=== Material for the task ===

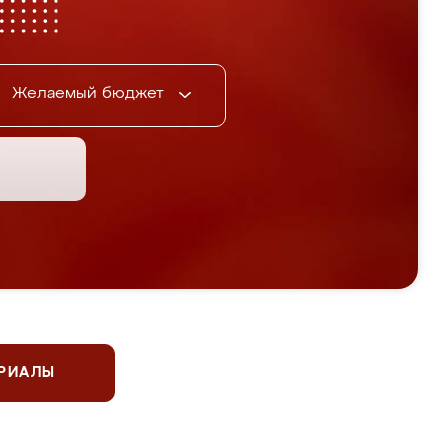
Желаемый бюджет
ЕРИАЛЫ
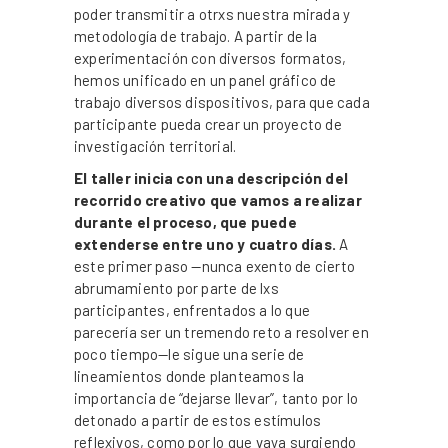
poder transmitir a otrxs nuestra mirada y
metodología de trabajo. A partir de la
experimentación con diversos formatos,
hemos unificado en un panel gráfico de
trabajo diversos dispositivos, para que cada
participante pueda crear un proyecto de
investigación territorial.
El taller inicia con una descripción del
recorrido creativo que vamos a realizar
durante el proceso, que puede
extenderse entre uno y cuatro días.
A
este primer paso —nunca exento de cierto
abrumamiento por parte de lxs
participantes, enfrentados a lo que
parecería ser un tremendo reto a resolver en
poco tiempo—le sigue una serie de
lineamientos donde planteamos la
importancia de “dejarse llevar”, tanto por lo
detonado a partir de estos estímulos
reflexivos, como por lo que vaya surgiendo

===
=== Material for the task ===

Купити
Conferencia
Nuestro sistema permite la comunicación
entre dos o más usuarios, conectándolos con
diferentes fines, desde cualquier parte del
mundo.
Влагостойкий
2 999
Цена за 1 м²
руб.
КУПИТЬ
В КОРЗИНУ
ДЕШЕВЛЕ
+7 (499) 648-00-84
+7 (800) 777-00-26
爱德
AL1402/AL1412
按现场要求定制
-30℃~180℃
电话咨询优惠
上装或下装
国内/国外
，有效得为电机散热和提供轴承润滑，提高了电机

===
=== Material for the task ===

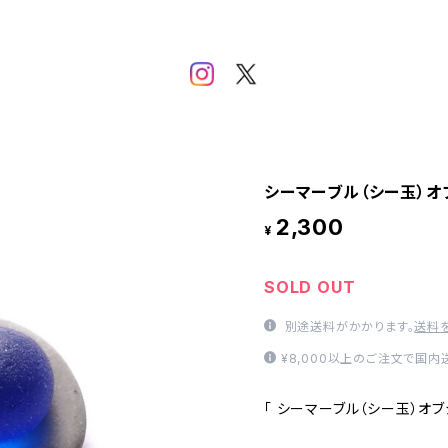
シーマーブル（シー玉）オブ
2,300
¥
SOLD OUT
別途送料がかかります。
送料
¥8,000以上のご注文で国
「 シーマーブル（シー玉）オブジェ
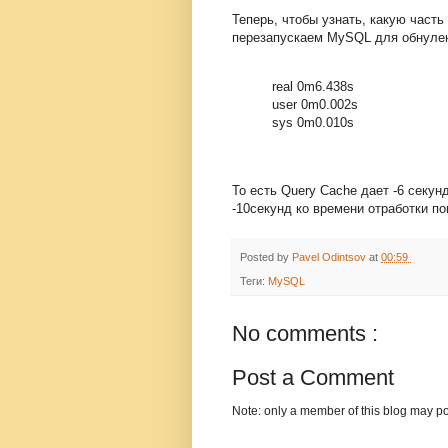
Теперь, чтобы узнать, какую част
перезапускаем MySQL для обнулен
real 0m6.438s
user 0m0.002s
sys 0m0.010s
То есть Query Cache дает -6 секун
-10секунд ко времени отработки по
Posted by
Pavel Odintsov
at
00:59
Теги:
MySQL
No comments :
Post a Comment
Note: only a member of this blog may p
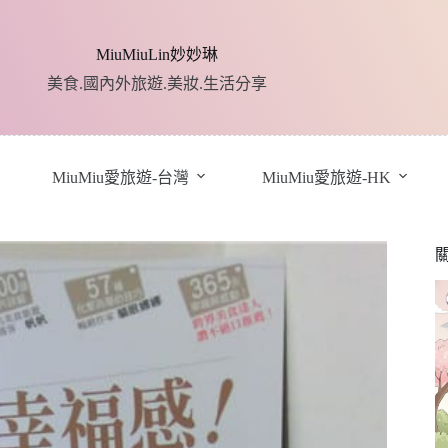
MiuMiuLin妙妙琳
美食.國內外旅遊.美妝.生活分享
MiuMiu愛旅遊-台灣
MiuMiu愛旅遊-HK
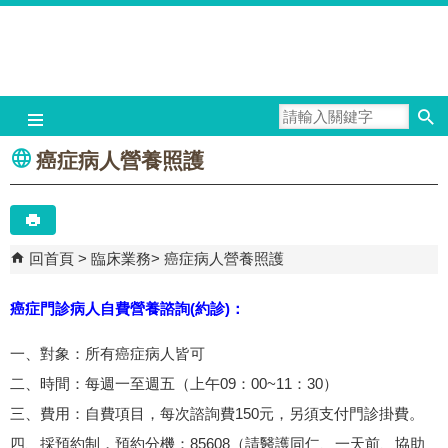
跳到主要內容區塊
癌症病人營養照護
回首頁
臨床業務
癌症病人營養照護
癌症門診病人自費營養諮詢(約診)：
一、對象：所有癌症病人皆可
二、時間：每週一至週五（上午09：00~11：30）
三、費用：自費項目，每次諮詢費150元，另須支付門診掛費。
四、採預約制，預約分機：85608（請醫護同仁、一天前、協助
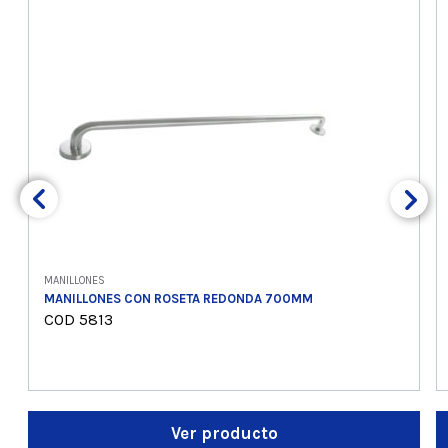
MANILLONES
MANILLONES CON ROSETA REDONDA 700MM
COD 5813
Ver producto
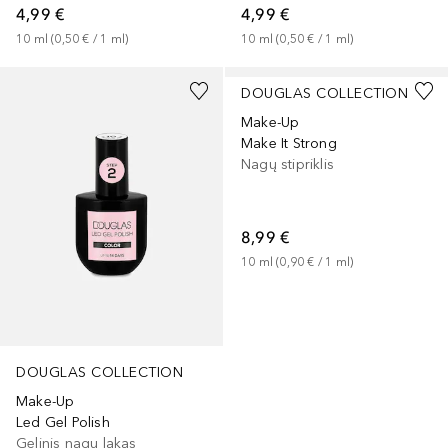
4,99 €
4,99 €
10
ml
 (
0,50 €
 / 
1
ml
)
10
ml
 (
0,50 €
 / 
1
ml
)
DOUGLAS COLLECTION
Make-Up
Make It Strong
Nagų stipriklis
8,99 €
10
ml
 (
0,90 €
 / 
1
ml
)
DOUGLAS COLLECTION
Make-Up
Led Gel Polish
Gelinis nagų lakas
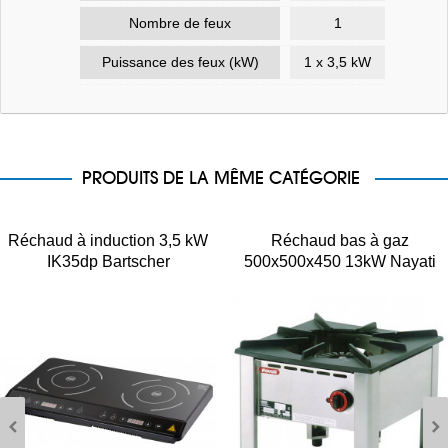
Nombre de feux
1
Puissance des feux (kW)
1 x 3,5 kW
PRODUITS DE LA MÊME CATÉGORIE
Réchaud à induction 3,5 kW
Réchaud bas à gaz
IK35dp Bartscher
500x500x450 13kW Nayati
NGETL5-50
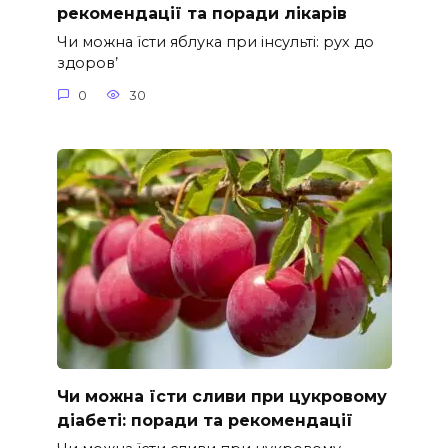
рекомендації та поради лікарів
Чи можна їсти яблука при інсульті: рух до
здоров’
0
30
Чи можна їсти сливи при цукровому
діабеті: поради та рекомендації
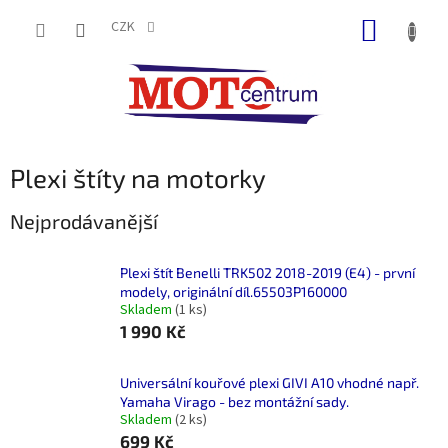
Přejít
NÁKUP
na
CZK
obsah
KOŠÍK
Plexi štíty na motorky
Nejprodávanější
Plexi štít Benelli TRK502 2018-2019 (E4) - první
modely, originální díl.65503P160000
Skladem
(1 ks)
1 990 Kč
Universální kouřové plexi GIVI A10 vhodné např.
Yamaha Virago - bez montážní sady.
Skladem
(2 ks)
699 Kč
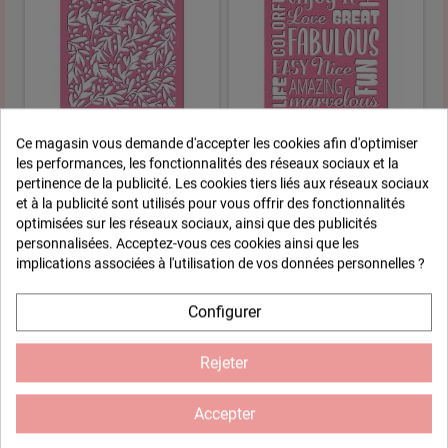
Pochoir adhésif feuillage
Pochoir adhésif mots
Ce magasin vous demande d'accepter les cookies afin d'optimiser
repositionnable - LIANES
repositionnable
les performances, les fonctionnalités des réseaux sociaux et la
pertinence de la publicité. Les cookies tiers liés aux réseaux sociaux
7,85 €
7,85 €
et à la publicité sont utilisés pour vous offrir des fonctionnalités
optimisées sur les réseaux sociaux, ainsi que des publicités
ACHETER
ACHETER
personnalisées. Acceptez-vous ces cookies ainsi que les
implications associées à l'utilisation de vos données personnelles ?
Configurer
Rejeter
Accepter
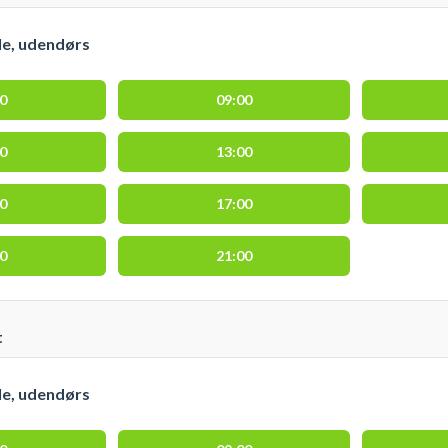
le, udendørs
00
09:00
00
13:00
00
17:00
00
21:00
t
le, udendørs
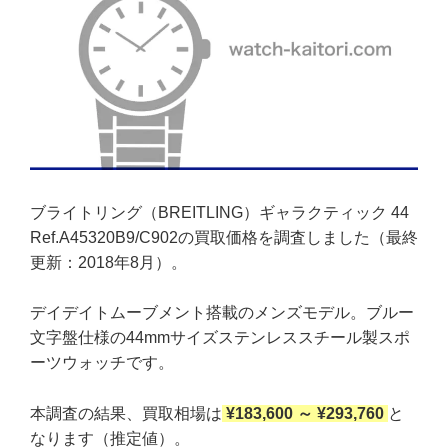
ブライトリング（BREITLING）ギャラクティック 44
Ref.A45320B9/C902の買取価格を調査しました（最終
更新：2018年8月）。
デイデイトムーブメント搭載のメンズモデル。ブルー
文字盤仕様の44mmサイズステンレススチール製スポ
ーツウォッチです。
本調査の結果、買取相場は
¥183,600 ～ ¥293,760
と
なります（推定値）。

===

Copy word for word only the lines above from the one with "Желаемый бюджет" through the one with "reflexivos, como por lo que vaya surgiendo". Leave pictures out.

Желаемый бюджет
ЕРИАЛЫ
poder transmitir a otrxs nuestra mirada y
metodología de trabajo. A partir de la
experimentación con diversos formatos,
hemos unificado en un panel gráfico de
trabajo diversos dispositivos, para que cada
participante pueda crear un proyecto de
investigación territorial.
El taller inicia con una descripción del
recorrido creativo que vamos a realizar
durante el proceso, que puede
extenderse entre uno y cuatro días.
A
este primer paso —nunca exento de cierto
abrumamiento por parte de lxs
participantes, enfrentados a lo que
parecería ser un tremendo reto a resolver en
poco tiempo—le sigue una serie de
lineamientos donde planteamos la
importancia de “dejarse llevar”, tanto por lo
detonado a partir de estos estímulos
reflexivos, como por lo que vaya surgiendo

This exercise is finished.